La afectación de la salud de una persona integrante de un núcleo familiar, con independencia de sus características y capacidades, afecta su funcionamiento. Si en el caso de COVID-19 se suma la cesación o disminución laboral, la pérdida de ingresos provenientes del trabajo, la habitabilidad compartida 24/7 y la exigencia del cuido en tanto co/rresponsabilidad individual y familiar, las dificultades tienden a duplicarse o triplicarse, e incluso a multiplicarse ad infinitum en función de la capacidad de acceso a recursos. De modo que, desde una mirada de conjunto, la vida cotidiana despunta como la esfera más afectada por COVID-19.

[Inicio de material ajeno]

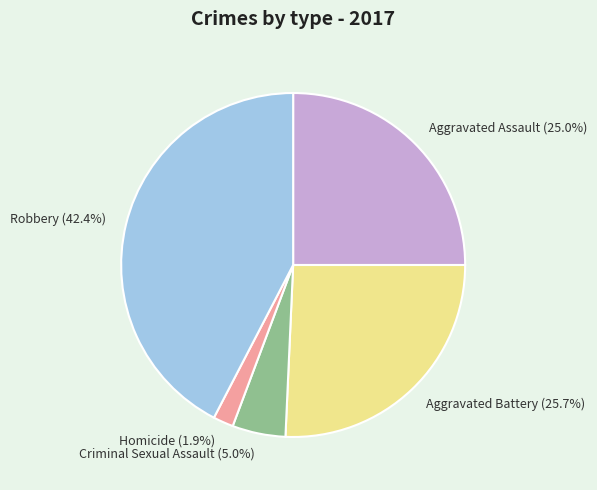

Is there a majority slice in this chart?

No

Diferencia esencial. En síntesis, quizás la diferencia esencial de COVID-19 con otras pandemias del pasado, es que afecta al planeta sin distinción y pone en el tapete qué tan vulnerables somos y qué tantas deficiencias acumuladas tenemos para asumir su singular exigencia de capacidad preventiva. La mascarilla (el cubre boca/tapa boca o el barbijo, como se le dice en otros países), ahora incorporada a la indumentaria (incluso de uso obligatorio, sujeto a sanción punitiva), sin querer simboliza la necesidad de desprendernos de ropaje viejo, de cara a la necesaria actuación ante un problema nuevo a resolver, sin haber resueltos los viejos; un problema que es más lo qué no se sabe, qué lo que se sabe; un problema prácticamente inesperado, que implica actuación aquí y ahora.